THE NIGHT HOUSE is a very interior movie, and horror films tend to be sold on the shock moments, so was it tricky figuring out the marketing for it?
Well, first of all, we couldn’t have asked for better support. Searchlight have been very encouraging from the beginning, and they understood what the film was going for, and where it sat with those expectations. It’s scary, but it’s also very thoughtful, and at times complex, and they really got behind it. I believe they responded to our desire, myself and the producers, to lean into the atmosphere in the marketing where we could, and not reveal too much. There is a core mystery to the film, and I am someone who feels that one shot in a trailer can give away an entire third-act turn. Sometimes I find myself watching a movie just going, “When are they going to get to that moment? I know they’re going to get to that moment, so I know how this is going to turn.” We were quite careful to make sure that didn’t happen.

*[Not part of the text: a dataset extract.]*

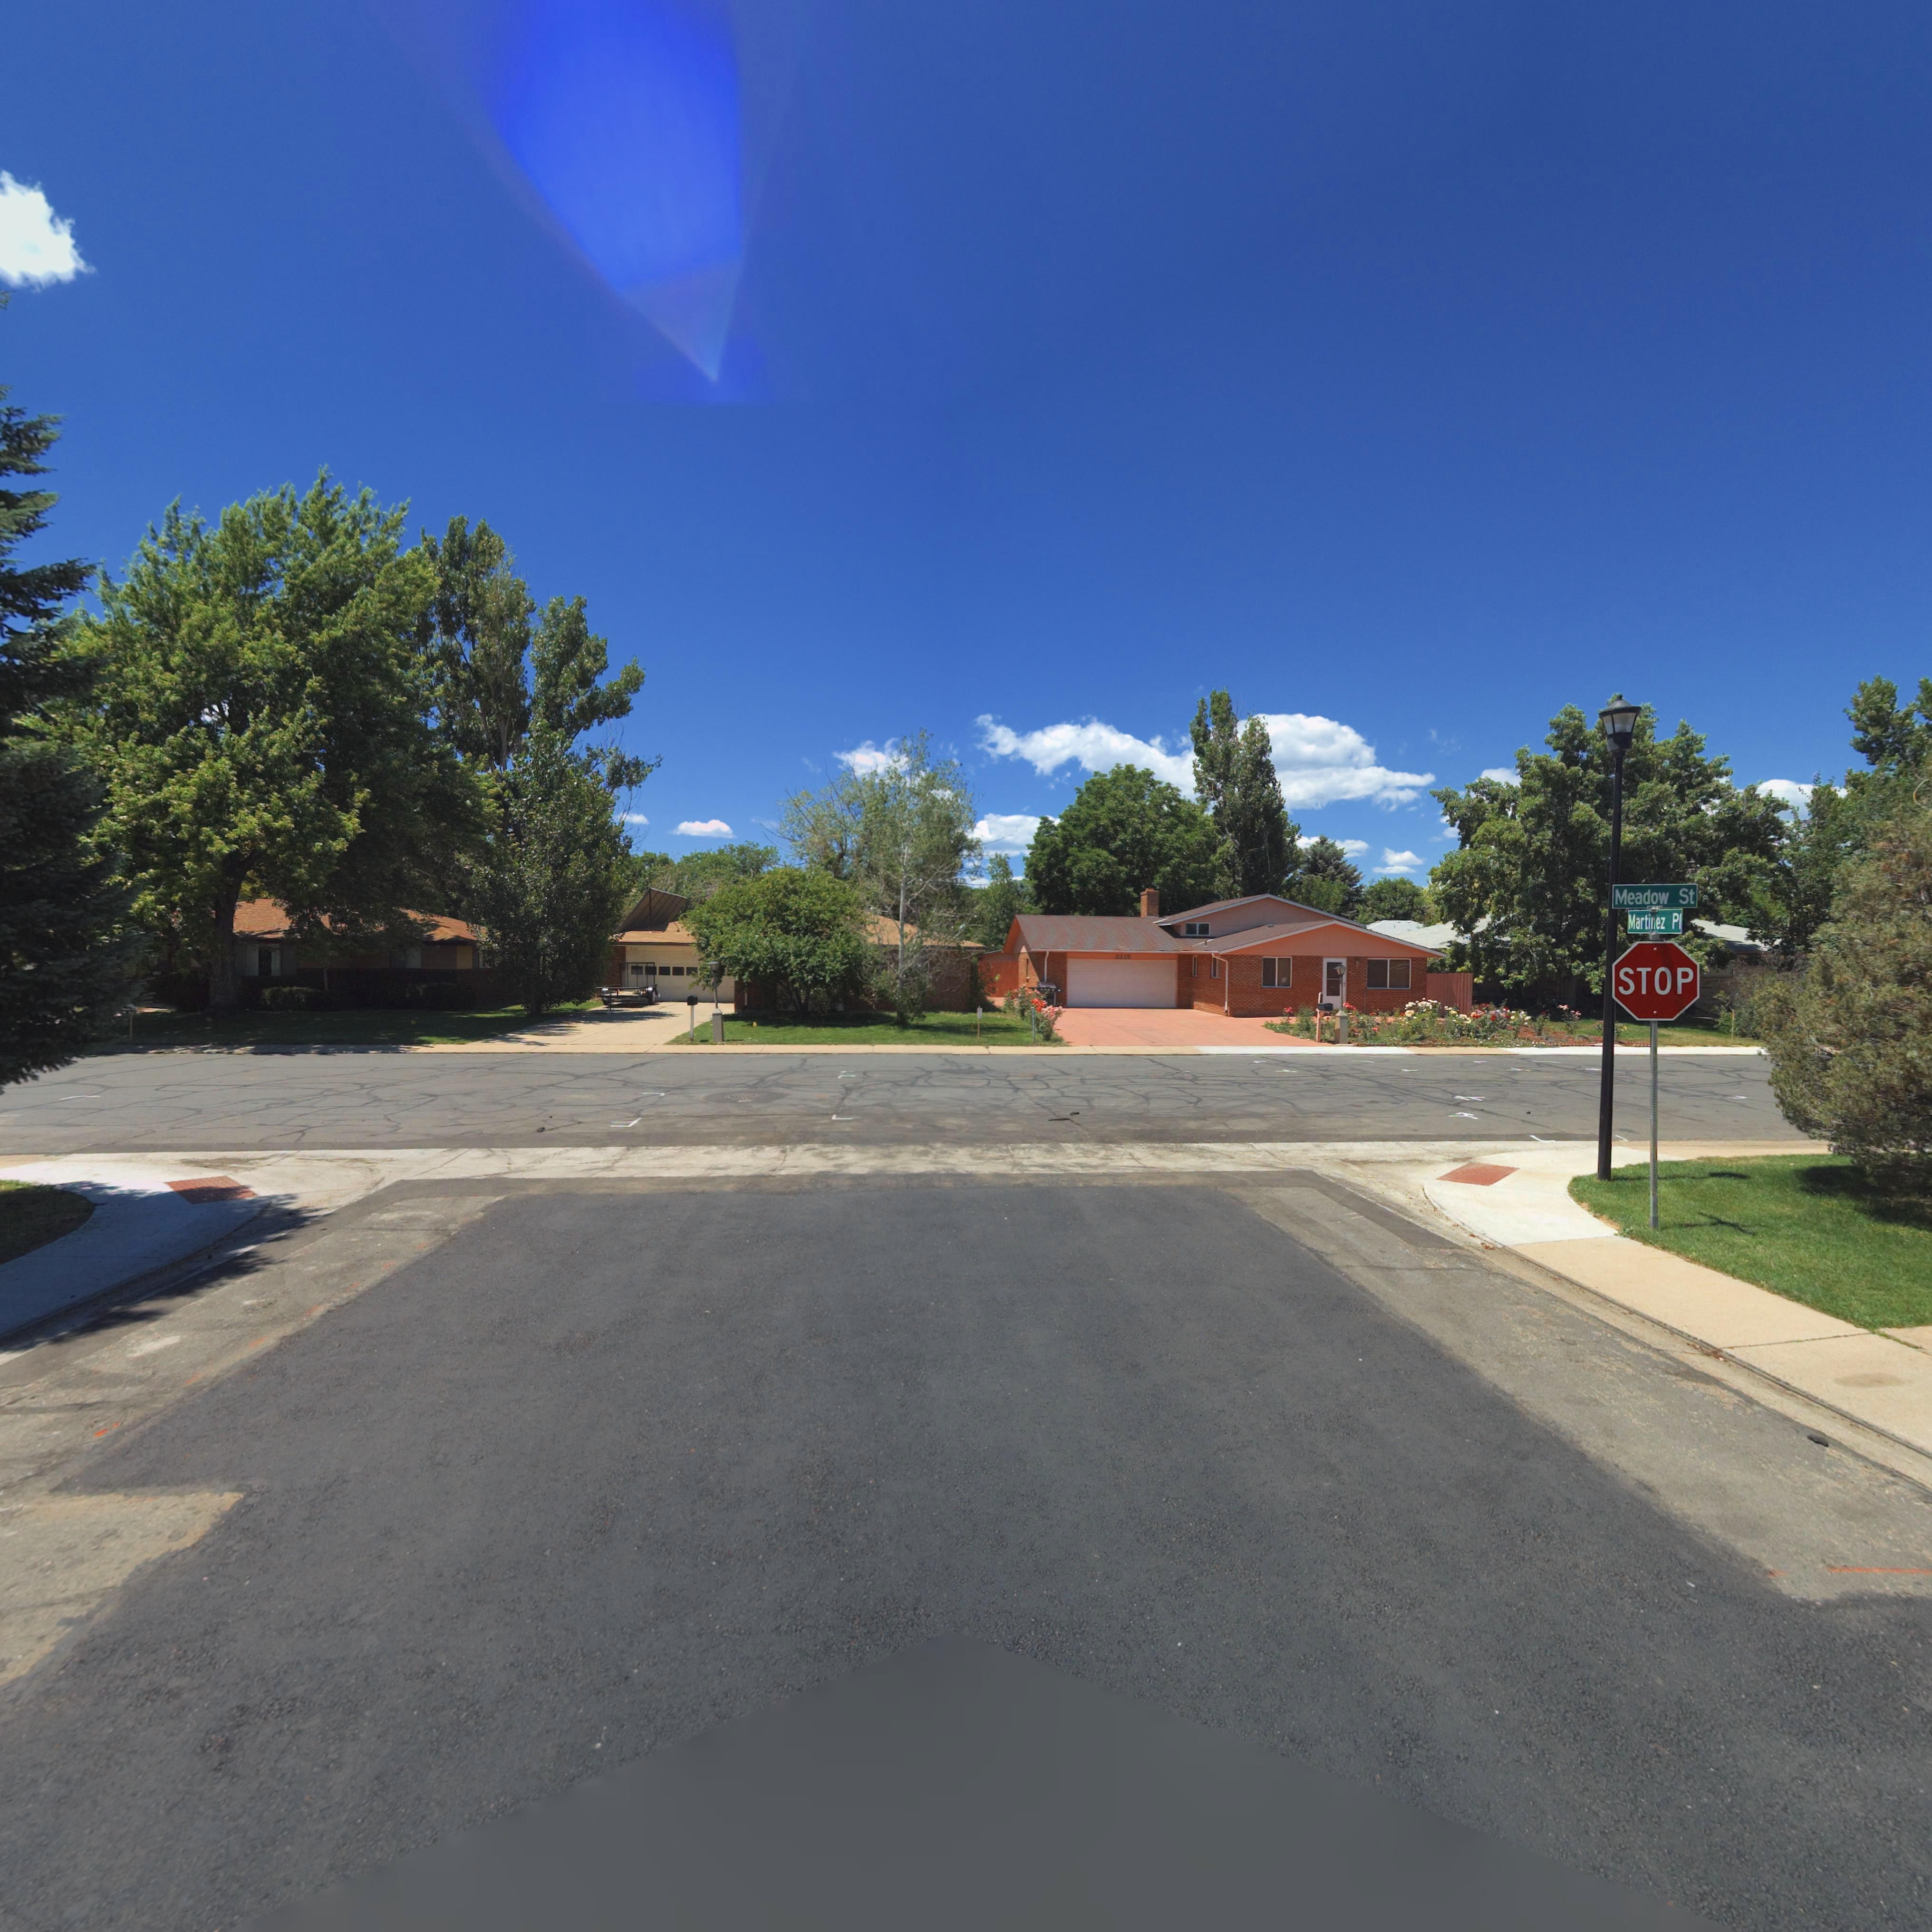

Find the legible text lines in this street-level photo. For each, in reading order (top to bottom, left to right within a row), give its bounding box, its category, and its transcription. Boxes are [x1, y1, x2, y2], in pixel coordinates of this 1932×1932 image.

[1614, 887, 1695, 905] StreetName: Meadow St
[1628, 912, 1681, 930] StreetName: Martinez Pl
[1115, 954, 1130, 959] StreetNumber: 2315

What can you tell us about the new HELLRAISER that you’re working on?
Just that it’s a dream come true for a horror person like myself. Obviously, Clive Barker was formative for me, and seeing HELLRAISER at a young age, I was terrified by it, but I didn’t quite understand it. Then when I saw it a few years later, it meant something else, and a few years after that it meant something else entirely. It’s a fascinating, incredible, deep, dark world of possibilities, so there’s a desire to open the box again and see what else we can pull out of it, and I’m very happy to be doing that.
With so many sequels and further stories in other media, how difficult was it to come up with something HELLRAISER fans have never seen before?
I’ll say that the universe Clive created is endless in its possibilities. There are plenty more stories to be told in that universe; it’s quite rich and fantastical, and if anything, there’s an abundance of ideas one can explore. There’s a lot of fuel for creativity.
Is Barker involved in any way?
Well, we’ve got some announcements coming up, and I’m really excited for people to learn more about the film.
Do you have anything else in the works, including further collaborations with Hall?
I would love to do another movie with Rebecca! We haven’t talked about it yet; we’ll see what unfolds in the future, but right now I’m just trying to get HELLRAISER up and running. I was lucky enough to be an executive producer on the new V/H/S/94 movie, and there’s a [Netflix] project I helped out on called NO ONE GETS OUT ALIVE with Imaginarium Productions, who I did THE RITUAL with. It’s with an exciting filmmaker named Santiago Menghini, and it’s again based on an Adam Nevill book. He has so many great novels that dive into similar themes as THE RITUAL in certain ways. It’s just awesome to work with other talent, seeing what they’re up to and what they come up with.